### Consigne 1
Condense le paragraphe de l'extrait choisi qui commence par « Cette phrase, ils sont nombreux » sans perdre ses faits principaux.

### Extrait choisi
+---+

Cette phrase, ils sont nombreux à la répéter dans la cortège. Parlant d’un « traumatisme », celui du second tour Chirac-Le Pen. Comme Janine, 51 ans, « électrice de gauche mais pas militante », qui elle aussi « hésite encore » pour le premier tour. « Ce sera sans doute Hollande, il me correspond mieux. Je suis moins radicale que Mélenchon... Et puis il y a l’histoire du vote utile. » Elle est quand même venue, dès 14 heures, place de la Nation. « J’avais envie d’avoir un bain de foule de gens qui avaient envie que ça change. J’avais envie de voir des têtes sympathiques autour de moi. » Sa présence est « symbolique », dit-elle. « Beaucoup de gens comme moi ont envie de sentir une solidarité face à cette droite forte. »

« Depuis Coluche, personne ne m’a convaincu »

+---+

### Matériel fourni
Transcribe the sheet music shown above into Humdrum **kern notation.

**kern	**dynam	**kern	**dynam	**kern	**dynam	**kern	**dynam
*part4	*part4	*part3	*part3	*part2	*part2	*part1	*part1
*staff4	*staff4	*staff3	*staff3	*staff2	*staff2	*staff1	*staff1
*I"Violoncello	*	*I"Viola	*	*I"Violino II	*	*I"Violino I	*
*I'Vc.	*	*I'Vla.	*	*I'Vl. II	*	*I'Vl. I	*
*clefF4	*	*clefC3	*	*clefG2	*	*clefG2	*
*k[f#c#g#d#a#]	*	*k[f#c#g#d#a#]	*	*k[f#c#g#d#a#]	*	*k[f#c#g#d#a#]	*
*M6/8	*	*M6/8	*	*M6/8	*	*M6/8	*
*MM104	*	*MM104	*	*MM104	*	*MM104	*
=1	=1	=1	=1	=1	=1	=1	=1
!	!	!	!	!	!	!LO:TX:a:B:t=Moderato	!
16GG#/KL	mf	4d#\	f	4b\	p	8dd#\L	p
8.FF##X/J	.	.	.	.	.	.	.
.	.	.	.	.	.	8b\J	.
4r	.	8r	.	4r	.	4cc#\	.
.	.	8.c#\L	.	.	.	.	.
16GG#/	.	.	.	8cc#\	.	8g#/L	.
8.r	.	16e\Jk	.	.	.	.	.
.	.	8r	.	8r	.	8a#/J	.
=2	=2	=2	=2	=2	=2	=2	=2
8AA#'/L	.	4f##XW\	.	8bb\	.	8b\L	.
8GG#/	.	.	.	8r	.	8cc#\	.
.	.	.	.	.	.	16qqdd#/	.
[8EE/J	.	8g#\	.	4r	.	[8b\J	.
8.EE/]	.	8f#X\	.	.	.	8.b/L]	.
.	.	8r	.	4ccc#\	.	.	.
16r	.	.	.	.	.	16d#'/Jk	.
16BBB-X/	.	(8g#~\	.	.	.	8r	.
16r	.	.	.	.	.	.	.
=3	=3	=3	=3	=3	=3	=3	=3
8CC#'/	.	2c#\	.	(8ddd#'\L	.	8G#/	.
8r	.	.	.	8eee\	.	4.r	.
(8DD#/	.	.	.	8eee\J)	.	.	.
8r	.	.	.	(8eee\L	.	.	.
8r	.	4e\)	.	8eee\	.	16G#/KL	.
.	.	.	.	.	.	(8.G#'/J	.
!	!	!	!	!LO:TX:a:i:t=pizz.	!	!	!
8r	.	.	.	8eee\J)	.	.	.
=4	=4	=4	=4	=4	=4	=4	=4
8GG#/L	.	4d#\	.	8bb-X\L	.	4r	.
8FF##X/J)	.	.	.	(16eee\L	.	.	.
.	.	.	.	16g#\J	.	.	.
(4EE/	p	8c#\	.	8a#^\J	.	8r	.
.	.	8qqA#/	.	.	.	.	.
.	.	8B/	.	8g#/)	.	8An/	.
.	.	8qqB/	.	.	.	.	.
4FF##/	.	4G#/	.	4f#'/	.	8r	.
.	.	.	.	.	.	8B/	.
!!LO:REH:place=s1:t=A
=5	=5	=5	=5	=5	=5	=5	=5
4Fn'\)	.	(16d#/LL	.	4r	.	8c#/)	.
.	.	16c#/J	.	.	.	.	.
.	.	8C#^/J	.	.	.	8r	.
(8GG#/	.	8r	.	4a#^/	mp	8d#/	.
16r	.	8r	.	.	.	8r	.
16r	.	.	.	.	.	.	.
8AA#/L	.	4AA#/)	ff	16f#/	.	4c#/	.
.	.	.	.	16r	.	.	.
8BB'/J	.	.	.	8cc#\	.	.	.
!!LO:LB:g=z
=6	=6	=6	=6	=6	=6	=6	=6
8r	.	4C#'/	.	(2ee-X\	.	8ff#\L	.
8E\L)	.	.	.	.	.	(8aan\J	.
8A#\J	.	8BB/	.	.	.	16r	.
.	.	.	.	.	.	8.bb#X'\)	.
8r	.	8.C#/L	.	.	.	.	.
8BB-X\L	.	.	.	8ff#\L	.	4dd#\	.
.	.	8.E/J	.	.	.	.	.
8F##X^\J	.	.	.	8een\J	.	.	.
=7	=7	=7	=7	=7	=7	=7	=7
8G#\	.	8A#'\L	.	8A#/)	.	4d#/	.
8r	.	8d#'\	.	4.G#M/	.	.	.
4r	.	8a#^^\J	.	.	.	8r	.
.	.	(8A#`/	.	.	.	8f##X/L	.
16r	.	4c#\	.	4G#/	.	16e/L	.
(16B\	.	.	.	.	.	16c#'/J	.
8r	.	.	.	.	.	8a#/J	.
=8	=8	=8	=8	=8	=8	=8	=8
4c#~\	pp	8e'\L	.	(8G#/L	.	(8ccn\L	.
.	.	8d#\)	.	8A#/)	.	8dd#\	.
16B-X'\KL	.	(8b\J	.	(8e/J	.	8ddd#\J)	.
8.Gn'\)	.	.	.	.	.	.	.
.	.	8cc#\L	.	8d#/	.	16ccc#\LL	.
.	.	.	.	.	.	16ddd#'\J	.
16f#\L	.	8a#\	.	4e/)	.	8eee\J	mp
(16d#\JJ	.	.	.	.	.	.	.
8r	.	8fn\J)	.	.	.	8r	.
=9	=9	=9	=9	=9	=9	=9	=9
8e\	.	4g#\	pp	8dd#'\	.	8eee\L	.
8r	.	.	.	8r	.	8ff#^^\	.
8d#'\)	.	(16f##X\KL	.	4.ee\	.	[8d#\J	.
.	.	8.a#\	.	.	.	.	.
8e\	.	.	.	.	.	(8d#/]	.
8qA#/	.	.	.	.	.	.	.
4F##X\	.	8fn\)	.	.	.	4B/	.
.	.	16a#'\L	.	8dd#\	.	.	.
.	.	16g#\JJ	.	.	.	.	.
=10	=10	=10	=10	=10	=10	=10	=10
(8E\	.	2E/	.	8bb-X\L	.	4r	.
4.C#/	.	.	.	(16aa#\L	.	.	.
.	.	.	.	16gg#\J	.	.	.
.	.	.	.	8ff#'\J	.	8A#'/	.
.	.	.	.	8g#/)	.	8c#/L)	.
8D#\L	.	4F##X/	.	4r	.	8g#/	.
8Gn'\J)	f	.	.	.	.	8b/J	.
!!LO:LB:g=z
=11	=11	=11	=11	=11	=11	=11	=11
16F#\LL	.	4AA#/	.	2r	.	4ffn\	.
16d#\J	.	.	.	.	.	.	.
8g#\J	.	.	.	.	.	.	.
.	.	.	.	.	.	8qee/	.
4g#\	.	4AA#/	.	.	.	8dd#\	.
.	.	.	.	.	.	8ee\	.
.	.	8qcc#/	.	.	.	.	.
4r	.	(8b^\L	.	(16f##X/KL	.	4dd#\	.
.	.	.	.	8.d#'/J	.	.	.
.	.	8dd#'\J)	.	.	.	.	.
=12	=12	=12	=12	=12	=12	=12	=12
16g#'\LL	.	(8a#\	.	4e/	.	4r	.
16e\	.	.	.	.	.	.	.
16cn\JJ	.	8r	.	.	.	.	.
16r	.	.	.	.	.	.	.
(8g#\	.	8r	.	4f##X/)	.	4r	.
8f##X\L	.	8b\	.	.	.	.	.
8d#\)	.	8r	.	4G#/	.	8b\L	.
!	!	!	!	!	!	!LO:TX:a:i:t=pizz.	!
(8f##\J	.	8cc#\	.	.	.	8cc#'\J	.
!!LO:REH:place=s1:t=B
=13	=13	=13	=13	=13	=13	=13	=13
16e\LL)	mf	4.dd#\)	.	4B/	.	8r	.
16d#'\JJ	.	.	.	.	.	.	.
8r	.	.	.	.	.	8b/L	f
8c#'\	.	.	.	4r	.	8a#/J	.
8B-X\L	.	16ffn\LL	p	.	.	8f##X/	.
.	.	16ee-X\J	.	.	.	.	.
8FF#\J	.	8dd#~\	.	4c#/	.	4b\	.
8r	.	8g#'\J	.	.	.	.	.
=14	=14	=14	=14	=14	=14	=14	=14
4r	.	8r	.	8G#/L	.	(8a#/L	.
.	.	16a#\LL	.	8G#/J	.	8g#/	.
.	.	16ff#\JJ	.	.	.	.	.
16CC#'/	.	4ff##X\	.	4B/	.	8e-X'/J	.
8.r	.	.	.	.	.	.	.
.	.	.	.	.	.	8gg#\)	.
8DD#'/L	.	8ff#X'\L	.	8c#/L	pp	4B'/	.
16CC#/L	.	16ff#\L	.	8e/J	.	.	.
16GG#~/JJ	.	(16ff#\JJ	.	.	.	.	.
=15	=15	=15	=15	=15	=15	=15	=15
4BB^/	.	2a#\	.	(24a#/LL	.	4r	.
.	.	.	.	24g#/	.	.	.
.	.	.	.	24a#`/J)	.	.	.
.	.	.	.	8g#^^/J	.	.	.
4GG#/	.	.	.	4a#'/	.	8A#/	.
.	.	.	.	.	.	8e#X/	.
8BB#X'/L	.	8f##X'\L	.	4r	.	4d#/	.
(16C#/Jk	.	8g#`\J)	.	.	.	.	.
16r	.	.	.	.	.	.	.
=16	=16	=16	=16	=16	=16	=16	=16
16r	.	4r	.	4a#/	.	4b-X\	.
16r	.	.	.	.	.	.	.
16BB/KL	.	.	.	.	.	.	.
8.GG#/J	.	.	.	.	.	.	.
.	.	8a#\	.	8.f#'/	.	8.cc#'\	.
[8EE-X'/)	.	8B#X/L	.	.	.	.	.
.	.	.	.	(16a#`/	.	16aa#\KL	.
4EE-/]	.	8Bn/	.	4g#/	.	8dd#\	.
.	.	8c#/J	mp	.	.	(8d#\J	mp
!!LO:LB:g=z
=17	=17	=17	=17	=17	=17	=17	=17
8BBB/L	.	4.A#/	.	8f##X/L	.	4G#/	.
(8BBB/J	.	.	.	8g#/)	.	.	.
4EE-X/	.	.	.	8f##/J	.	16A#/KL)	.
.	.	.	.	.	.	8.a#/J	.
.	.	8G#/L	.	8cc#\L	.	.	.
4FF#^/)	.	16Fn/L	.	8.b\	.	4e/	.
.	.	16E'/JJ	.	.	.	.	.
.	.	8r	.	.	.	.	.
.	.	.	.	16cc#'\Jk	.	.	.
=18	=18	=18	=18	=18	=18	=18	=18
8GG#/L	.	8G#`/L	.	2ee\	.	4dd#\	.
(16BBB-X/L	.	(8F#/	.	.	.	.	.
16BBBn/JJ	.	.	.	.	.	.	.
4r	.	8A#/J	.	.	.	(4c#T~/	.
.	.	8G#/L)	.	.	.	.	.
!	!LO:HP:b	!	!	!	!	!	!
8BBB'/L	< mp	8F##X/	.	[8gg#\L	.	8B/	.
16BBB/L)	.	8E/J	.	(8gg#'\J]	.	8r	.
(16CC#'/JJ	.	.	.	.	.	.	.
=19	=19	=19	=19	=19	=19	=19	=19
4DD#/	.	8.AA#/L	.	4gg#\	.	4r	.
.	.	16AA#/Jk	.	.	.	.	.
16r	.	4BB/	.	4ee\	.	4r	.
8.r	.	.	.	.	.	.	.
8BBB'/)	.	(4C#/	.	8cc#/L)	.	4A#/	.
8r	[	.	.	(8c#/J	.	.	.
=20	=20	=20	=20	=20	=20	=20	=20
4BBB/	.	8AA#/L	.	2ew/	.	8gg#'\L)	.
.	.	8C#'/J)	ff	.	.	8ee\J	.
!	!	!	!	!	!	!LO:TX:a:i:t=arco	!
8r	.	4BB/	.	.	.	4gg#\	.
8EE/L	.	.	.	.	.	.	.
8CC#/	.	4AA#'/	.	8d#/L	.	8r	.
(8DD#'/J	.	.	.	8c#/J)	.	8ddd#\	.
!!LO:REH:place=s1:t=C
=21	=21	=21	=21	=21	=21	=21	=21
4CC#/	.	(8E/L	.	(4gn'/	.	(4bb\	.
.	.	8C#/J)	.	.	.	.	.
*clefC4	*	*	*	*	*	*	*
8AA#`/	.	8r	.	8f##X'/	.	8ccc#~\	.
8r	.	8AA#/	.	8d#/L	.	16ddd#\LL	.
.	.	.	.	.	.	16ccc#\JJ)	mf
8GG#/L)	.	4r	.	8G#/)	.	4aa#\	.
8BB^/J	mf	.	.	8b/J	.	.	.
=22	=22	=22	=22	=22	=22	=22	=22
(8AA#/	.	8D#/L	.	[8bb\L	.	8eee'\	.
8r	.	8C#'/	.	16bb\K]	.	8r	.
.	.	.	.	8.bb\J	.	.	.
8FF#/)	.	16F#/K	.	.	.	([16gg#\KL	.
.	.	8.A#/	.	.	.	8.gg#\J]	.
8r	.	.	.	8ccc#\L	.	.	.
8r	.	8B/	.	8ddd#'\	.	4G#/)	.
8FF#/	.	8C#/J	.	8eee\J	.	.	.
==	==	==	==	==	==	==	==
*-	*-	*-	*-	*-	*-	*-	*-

+---+

### Consigne 2
Compte les lignes des entrées où figure la chaîne "kern". Réponds uniquement par le nombre.

### Réponse 1
Dans le cortège, beaucoup évoquent le « traumatisme » du second tour Chirac-Le Pen. Janine a 51 ans. Elle est électrice de gauche sans être militante et hésite encore pour le premier tour. Ce sera sans doute Hollande, qui lui correspond mieux que Mélenchon, plus radical, et il y a aussi la question du vote utile. Elle est venue dès 14 heures place de la Nation pour un bain de foule parmi des gens qui veulent du changement. Sa présence est « symbolique » : elle veut sentir une solidarité face à « cette droite forte ».

### Réponse 2
2